Relational Evangelism

The next area of evangelism is relational evangelism. This is much like familial, in that it starts with solid relationships of love and care, but differs in the fact that they are not family. In relational evangelism it starts by getting out into the world and meeting people and building friendships. These can start at jobs or social groups. The idea is to get out into the world and meet people and build relationships with them so that they can see that you care about them and can be trusted.

After having this sort of relationship for a while the person will begin to notice differences in you that he might not see in others. Because of this he will wonder about you and why you do what you do. It is at that time that out testimony must go beyond actions and into words. Because of our behavior before our friends, they will see us as experts on what we talk about. Not because we are scholars, but because we live it out. What we believe affects out lives. Therefore we should seek out ways to meet people and get into peoples lives that through those relationships we can share the goodness of Christ.

Confrontational Evangelism

The previous two forms of evangelism are probably the best and will most likely return the greatest amount of converts and therefore we need to be about the gospel with people we know well. However, the amount of people that we know is very limited. We don't have the time to build relationships with everyone. But in our day to day work we meet a tons of people. Therefore we should be about the work of doing evangelism with the people we meet every day.

A professor once told me a story about another professor who was traveling through the middle of nowhere when he came to a gas station.

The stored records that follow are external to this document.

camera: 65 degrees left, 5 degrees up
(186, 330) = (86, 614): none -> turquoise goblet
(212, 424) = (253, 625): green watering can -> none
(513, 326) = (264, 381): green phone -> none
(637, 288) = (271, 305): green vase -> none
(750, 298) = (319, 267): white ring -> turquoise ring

He stopped to get gas and went inside to pay. When he got in there to pay he felt a nudging of the Spirit to tell this young lady working at the counter about Jesus. He thought to himself how he did not know her and how she would not listen anyway. So he did not tell her about the gospel of Jesus Christ.

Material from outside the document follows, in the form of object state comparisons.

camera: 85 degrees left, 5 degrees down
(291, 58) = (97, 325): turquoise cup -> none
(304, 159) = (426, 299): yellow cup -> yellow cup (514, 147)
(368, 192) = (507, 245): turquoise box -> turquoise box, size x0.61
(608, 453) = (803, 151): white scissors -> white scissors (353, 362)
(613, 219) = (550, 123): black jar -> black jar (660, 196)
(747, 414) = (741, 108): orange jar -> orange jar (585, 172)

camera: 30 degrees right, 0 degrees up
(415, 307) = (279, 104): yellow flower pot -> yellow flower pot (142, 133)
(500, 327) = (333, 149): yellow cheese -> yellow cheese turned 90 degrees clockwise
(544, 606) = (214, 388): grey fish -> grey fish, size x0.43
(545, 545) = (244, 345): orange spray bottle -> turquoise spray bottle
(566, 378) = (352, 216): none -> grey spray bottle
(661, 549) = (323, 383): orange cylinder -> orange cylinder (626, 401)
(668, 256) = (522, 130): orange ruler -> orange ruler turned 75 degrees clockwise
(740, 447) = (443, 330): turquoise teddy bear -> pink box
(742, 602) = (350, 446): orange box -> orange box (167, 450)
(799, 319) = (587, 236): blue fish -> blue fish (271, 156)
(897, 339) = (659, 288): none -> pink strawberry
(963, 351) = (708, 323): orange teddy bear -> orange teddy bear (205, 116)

As he was leaving another man walked into the gas station. He was a big man and sort of scary to look at. He walked right up to the counter and said to the lady, “You need Jesus!” The professor was shocked by this man's words and thought how he was doing it all wrong. He knew that was not the way to do evangelism. To the professors surprise the girl broke down in tears and said how she had been waiting all day for someone to tell her that. She had been waiting all day for someone to tell her of her need for a Savior and of a Savior who offers salvation.

The purpose of that story is not to set a standard for confrontational evangelism. Going up to someone and just telling them they need Jesus is not usually the best way. But it does show that the Spirit of God is working in ways we do not yet understand. God is at work preparing the harvest and as Jesus said, they are ready for the reaping. We must be men and women who are ready and willing to go out into the fields and gather, even if we do not have a good relationship with that person or if we do not have time to devote to hours of conversation. We must be ready to share the good news at any time. Therefore we must be devoted to confrontational evangelism.

Conclusion

This paper has set out a few of the guidelines for the work of evangelism. This should not be understood as a comprehensive work on evangelism though. Rather, it is a simply philosophy of evangelism. For a man to be an evangelist he must be motivated, while understanding the hindrances; have the qualities of an evangelist in his character; be theologically grounded and know that he is converting people to Christ and not to legalism or Christianity; how to use his testimony to open the door for the gospel; and lastly how important it is to evangelize family, friends, and strangers. With this simple philosophy one can be emboldened to do the work of evangelism and carry on the work of the Great Commission.